* _BRIEF_: Given the entries that follow, write out exactly the lines starting at the one containing "- 要想创建链接性为外部的静态持续变量，必须在代码块的外部声明它；" and ending at the one containing "静态，内部链接性 | 静态", both ends included, and only those.

* _Records from a data collection_:
=== Begin Enclosure ===

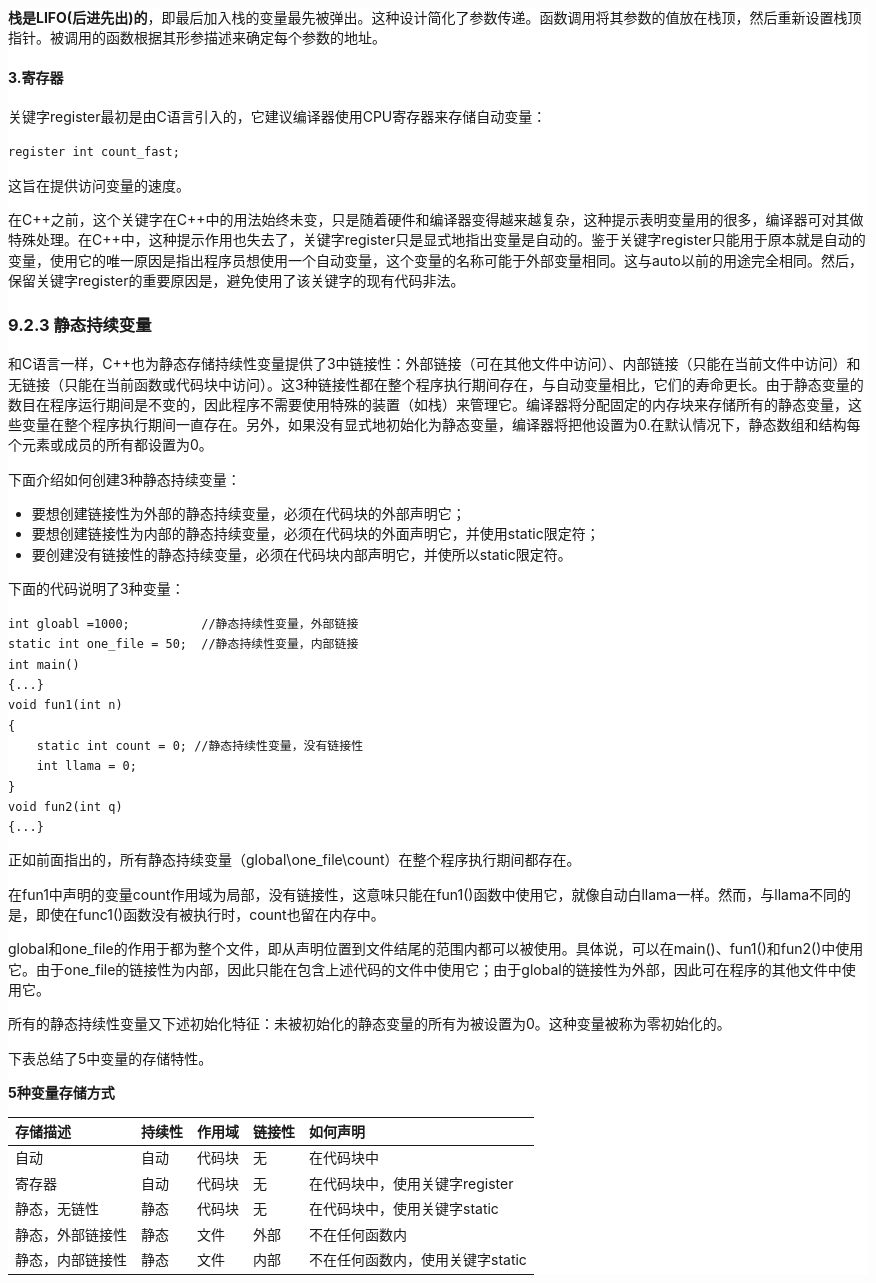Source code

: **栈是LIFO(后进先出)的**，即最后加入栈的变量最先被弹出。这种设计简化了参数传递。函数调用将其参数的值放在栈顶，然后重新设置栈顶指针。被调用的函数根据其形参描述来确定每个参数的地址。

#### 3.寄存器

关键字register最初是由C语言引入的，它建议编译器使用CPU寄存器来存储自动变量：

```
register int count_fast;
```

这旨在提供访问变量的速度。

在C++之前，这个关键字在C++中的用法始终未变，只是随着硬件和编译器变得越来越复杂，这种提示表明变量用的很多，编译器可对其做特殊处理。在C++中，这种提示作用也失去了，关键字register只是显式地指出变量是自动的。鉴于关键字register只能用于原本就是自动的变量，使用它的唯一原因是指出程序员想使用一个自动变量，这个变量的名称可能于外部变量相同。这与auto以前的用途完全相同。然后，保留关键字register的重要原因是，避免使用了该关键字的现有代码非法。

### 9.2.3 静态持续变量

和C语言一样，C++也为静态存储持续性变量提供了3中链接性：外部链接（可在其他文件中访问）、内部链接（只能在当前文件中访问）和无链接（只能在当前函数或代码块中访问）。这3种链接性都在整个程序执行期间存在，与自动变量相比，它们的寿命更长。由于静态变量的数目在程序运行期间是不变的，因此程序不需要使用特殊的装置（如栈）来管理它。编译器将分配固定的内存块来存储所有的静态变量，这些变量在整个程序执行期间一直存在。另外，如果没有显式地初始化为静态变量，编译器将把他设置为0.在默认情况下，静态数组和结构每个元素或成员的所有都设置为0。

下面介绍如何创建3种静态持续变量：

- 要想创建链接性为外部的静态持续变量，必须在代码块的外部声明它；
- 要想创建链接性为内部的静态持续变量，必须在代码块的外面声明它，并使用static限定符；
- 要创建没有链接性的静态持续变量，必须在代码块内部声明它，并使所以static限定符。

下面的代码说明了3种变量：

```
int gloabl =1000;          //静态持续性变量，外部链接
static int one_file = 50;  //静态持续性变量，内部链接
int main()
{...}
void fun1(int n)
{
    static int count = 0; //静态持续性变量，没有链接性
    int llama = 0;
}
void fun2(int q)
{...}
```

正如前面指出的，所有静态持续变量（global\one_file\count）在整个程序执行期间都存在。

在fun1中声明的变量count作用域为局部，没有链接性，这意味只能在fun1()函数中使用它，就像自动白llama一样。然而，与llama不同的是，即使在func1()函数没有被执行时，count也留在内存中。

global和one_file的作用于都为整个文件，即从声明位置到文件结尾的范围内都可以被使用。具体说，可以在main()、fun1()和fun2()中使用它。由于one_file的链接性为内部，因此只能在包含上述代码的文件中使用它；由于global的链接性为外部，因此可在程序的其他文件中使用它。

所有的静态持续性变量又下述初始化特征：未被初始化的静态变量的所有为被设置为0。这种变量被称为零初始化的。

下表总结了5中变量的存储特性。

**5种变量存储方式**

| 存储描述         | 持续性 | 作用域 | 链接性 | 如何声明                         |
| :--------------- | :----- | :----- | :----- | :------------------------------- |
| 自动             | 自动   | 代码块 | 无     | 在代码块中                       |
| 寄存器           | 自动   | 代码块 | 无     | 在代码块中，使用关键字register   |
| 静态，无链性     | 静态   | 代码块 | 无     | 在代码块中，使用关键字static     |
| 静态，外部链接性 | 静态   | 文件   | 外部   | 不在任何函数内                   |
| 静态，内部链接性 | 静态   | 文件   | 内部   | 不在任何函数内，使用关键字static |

=== End Enclosure ===
=== Begin Enclosure ===

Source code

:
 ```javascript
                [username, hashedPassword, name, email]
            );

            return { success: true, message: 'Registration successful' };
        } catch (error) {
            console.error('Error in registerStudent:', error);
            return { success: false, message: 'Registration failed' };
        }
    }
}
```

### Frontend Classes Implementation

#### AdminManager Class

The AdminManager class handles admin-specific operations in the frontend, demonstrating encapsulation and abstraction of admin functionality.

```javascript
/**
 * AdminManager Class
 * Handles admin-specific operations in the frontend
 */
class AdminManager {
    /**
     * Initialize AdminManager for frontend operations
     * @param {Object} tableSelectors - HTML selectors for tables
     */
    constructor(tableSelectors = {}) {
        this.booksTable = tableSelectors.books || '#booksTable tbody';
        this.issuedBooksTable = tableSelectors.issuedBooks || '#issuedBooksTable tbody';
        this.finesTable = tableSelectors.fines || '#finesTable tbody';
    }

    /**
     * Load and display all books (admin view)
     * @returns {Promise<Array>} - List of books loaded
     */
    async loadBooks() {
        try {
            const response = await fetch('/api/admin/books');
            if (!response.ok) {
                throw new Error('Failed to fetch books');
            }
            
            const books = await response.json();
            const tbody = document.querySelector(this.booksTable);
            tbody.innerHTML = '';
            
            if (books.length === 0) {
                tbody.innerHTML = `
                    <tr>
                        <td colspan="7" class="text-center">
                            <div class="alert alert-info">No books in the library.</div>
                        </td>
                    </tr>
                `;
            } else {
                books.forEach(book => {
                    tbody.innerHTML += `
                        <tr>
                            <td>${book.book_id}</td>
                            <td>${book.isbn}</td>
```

=== End Enclosure ===

* _ANSWER TO THIS TASK_:
- 要想创建链接性为外部的静态持续变量，必须在代码块的外部声明它；
- 要想创建链接性为内部的静态持续变量，必须在代码块的外面声明它，并使用static限定符；
- 要创建没有链接性的静态持续变量，必须在代码块内部声明它，并使所以static限定符。

下面的代码说明了3种变量：

```
int gloabl =1000;          //静态持续性变量，外部链接
static int one_file = 50;  //静态持续性变量，内部链接
int main()
{...}
void fun1(int n)
{
    static int count = 0; //静态持续性变量，没有链接性
    int llama = 0;
}
void fun2(int q)
{...}
```

正如前面指出的，所有静态持续变量（global\one_file\count）在整个程序执行期间都存在。

在fun1中声明的变量count作用域为局部，没有链接性，这意味只能在fun1()函数中使用它，就像自动白llama一样。然而，与llama不同的是，即使在func1()函数没有被执行时，count也留在内存中。

global和one_file的作用于都为整个文件，即从声明位置到文件结尾的范围内都可以被使用。具体说，可以在main()、fun1()和fun2()中使用它。由于one_file的链接性为内部，因此只能在包含上述代码的文件中使用它；由于global的链接性为外部，因此可在程序的其他文件中使用它。

所有的静态持续性变量又下述初始化特征：未被初始化的静态变量的所有为被设置为0。这种变量被称为零初始化的。

下表总结了5中变量的存储特性。

**5种变量存储方式**

| 存储描述         | 持续性 | 作用域 | 链接性 | 如何声明                         |
| :--------------- | :----- | :----- | :----- | :------------------------------- |
| 自动             | 自动   | 代码块 | 无     | 在代码块中                       |
| 寄存器           | 自动   | 代码块 | 无     | 在代码块中，使用关键字register   |
| 静态，无链性     | 静态   | 代码块 | 无     | 在代码块中，使用关键字static     |
| 静态，外部链接性 | 静态   | 文件   | 外部   | 不在任何函数内                   |
| 静态，内部链接性 | 静态   | 文件   | 内部   | 不在任何函数内，使用关键字static |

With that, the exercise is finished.